** WHAT YOU HAVE TO DO **
Return each line in the records below that includes "when".
■ ■ ■ ■ ■ ■ ■
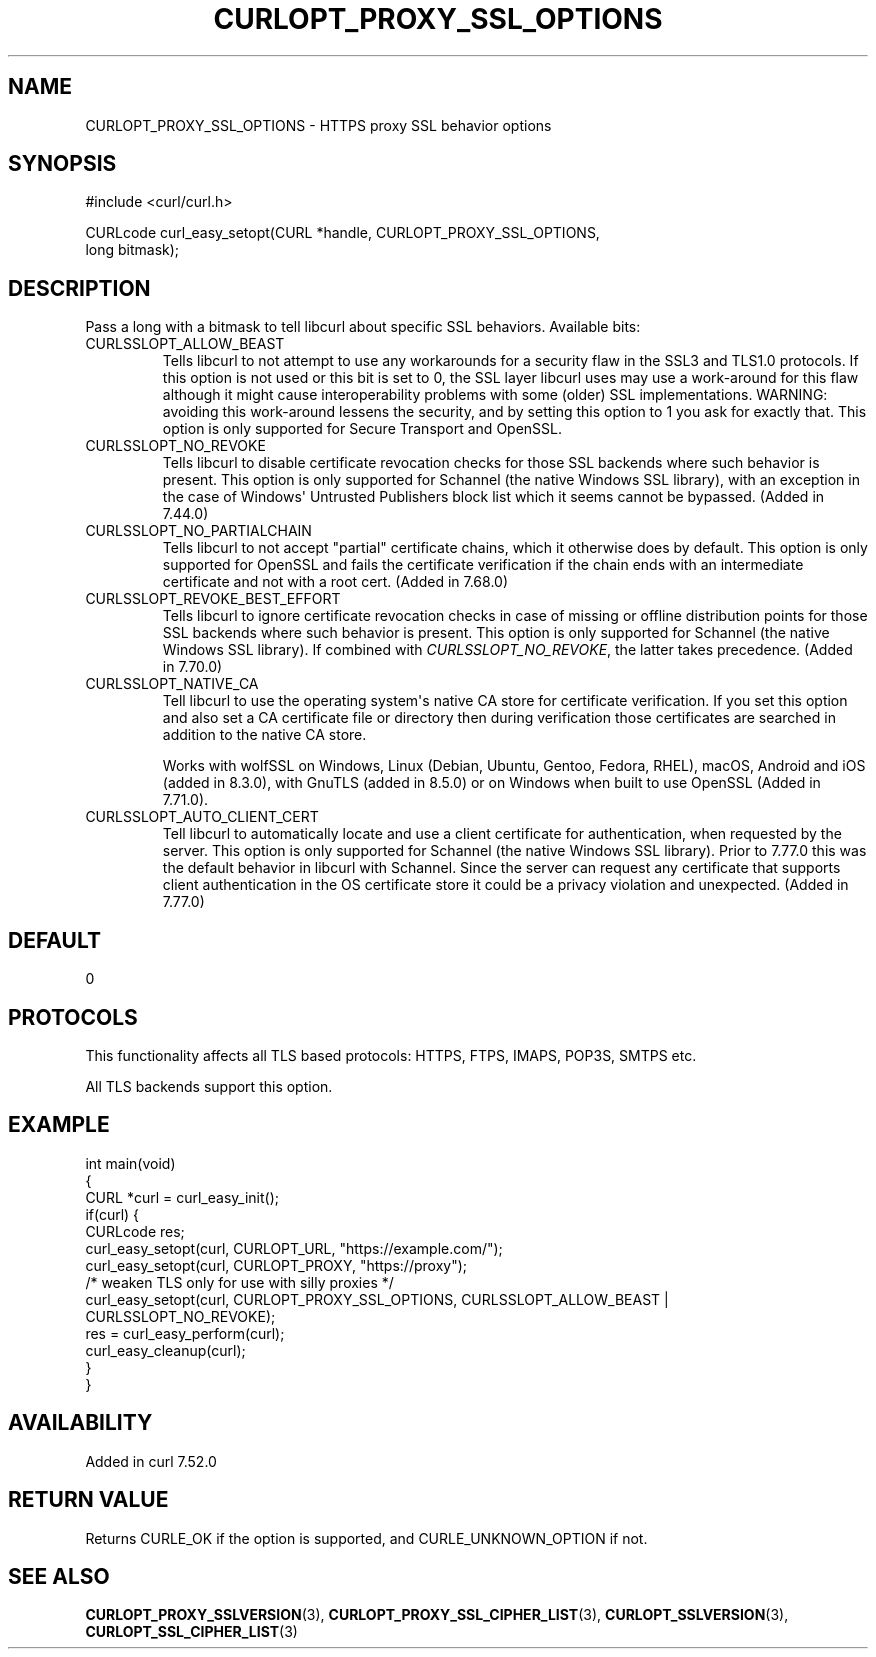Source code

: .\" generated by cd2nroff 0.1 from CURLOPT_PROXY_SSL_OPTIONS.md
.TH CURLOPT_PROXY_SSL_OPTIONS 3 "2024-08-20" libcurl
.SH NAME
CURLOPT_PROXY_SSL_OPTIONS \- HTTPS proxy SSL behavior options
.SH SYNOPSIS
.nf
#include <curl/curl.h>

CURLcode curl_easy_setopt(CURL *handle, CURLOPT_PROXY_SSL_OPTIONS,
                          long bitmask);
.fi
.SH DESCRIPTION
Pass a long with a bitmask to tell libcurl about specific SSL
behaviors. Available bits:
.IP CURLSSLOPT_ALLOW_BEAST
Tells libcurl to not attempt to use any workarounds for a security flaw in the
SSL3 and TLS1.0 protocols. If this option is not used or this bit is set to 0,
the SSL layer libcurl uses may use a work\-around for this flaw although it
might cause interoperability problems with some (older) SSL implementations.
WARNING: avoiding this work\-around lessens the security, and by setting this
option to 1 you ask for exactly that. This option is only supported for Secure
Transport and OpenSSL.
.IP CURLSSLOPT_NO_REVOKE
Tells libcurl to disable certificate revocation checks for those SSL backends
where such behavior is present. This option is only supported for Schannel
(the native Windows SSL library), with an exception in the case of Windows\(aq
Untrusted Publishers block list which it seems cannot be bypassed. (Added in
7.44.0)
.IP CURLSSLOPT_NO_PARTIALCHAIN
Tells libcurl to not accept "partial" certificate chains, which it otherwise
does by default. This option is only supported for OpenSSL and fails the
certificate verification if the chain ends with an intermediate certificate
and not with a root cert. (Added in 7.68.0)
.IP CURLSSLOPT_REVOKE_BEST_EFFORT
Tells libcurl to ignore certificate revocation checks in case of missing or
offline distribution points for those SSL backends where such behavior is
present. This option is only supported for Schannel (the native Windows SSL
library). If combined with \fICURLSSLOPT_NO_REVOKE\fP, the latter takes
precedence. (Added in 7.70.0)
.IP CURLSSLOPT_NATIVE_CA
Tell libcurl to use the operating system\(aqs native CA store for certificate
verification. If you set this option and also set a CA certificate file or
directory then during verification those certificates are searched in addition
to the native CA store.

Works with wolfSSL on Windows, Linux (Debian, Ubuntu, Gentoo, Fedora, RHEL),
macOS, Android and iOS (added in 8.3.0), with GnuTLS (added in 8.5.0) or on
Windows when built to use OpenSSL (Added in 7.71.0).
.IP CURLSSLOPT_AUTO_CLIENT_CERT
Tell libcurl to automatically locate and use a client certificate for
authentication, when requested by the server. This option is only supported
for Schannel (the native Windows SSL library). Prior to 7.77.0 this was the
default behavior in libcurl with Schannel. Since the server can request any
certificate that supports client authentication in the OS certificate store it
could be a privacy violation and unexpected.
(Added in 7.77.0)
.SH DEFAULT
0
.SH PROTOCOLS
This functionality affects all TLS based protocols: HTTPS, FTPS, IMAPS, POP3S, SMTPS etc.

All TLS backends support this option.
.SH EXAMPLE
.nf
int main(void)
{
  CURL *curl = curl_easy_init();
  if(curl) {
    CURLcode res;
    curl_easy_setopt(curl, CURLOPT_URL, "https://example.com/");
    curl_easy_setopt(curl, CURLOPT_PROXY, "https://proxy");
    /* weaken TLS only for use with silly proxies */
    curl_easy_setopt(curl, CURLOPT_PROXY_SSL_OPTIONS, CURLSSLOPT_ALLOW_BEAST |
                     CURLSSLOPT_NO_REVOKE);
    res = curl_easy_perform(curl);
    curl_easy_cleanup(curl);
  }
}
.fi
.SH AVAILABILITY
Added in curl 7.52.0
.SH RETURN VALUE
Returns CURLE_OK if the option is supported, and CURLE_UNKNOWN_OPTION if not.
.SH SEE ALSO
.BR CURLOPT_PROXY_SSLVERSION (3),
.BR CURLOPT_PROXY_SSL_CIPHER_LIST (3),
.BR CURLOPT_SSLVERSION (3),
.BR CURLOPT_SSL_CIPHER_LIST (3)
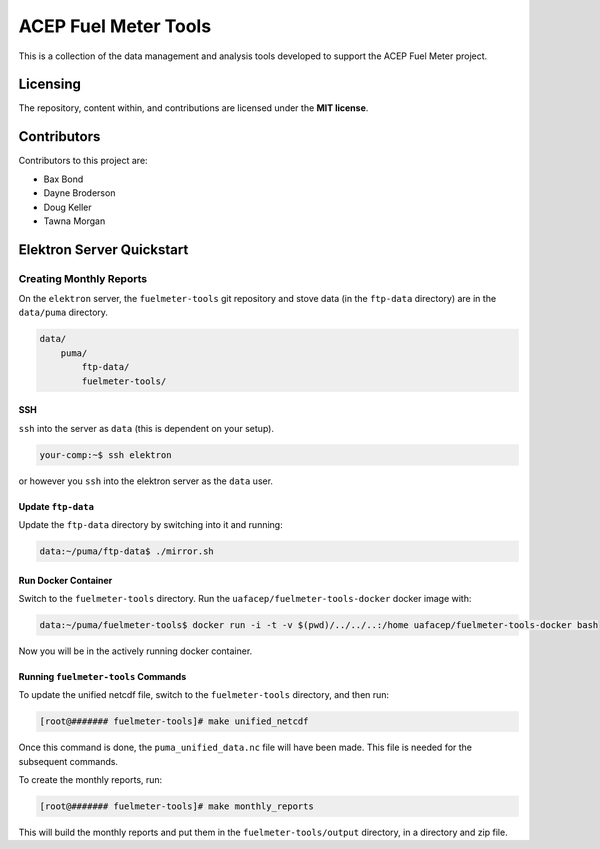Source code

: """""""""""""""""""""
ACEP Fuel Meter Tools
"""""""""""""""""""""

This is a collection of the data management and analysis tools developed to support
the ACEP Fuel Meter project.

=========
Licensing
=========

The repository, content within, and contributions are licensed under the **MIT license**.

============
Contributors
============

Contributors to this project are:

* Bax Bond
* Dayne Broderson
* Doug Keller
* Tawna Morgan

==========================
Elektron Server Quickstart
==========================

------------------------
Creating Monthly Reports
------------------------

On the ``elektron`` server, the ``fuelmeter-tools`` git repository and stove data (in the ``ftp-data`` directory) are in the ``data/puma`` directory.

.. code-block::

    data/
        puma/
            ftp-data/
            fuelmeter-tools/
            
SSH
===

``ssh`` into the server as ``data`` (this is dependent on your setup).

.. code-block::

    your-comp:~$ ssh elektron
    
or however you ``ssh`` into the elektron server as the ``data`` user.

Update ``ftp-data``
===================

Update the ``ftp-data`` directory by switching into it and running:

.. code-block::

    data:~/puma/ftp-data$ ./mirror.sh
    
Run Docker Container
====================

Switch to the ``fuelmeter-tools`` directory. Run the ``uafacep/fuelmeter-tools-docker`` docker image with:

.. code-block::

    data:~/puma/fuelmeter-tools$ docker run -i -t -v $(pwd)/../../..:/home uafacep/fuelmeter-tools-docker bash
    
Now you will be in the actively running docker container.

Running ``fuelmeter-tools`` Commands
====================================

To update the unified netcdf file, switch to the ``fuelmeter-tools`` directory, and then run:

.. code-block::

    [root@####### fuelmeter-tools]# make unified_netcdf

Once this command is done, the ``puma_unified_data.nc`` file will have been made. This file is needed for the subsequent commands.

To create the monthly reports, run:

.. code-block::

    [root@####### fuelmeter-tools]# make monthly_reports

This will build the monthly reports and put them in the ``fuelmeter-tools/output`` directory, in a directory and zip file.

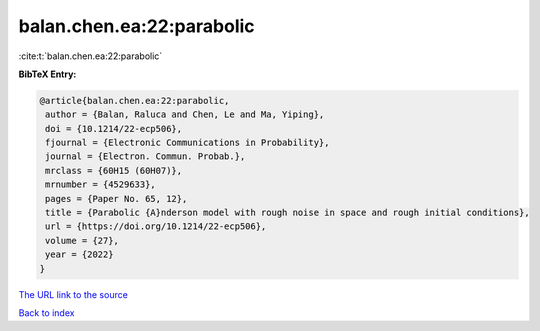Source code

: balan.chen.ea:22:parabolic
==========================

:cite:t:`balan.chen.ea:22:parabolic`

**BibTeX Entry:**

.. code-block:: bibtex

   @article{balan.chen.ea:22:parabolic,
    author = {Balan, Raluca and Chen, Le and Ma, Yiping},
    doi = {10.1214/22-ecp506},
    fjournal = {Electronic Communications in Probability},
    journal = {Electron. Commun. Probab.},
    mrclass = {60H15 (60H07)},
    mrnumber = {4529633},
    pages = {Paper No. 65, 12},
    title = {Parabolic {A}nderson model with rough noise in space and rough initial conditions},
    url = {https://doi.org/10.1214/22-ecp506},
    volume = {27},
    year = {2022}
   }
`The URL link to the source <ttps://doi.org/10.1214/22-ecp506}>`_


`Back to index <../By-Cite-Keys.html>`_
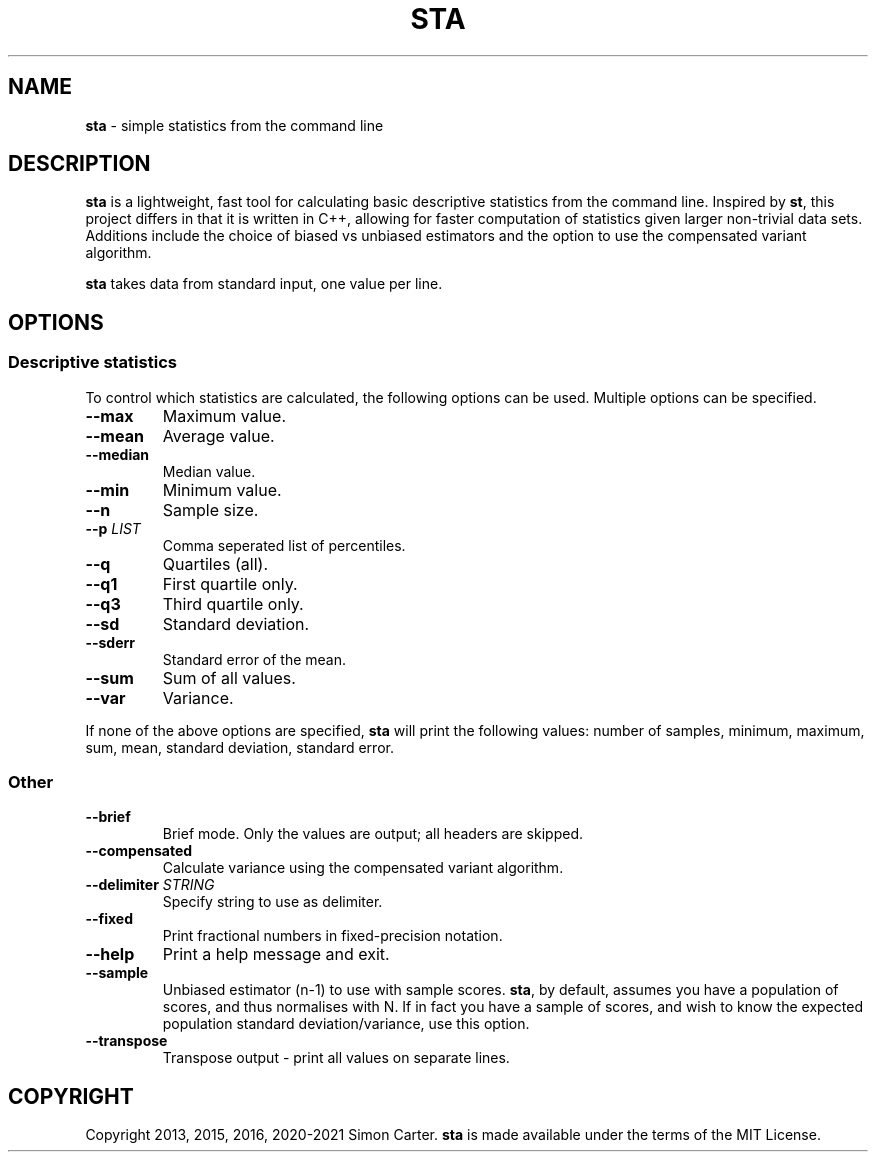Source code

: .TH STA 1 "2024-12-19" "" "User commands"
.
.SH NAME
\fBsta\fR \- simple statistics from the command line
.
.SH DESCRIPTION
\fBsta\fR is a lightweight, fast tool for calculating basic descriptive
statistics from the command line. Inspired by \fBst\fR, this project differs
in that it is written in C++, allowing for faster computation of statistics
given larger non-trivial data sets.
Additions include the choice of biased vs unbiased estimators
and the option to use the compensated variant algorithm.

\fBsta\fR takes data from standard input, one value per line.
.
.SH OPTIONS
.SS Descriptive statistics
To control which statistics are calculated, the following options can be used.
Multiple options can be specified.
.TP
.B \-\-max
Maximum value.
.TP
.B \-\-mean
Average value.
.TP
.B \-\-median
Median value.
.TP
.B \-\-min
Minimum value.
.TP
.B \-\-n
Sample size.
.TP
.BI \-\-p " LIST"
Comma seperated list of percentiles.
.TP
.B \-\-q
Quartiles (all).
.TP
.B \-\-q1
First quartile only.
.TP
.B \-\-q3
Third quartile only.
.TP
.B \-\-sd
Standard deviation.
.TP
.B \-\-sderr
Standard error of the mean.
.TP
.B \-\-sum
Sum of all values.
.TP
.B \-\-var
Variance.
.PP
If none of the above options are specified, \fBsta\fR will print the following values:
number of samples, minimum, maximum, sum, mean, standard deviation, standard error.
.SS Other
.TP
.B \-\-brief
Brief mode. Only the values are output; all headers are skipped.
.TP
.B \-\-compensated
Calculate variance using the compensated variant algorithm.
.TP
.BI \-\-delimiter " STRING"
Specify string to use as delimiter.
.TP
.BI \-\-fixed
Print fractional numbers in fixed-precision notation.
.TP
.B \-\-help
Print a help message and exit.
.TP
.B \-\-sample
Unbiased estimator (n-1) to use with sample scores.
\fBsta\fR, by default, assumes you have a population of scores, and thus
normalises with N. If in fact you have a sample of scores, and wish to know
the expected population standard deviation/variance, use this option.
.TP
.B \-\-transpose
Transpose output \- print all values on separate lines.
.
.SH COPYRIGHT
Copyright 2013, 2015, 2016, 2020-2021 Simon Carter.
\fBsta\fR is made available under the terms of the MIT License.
■ ■ ■ ■ ■ ■ ■
** TASK RESPONSE **
Windows when built to use OpenSSL (Added in 7.71.0).
authentication, when requested by the server. This option is only supported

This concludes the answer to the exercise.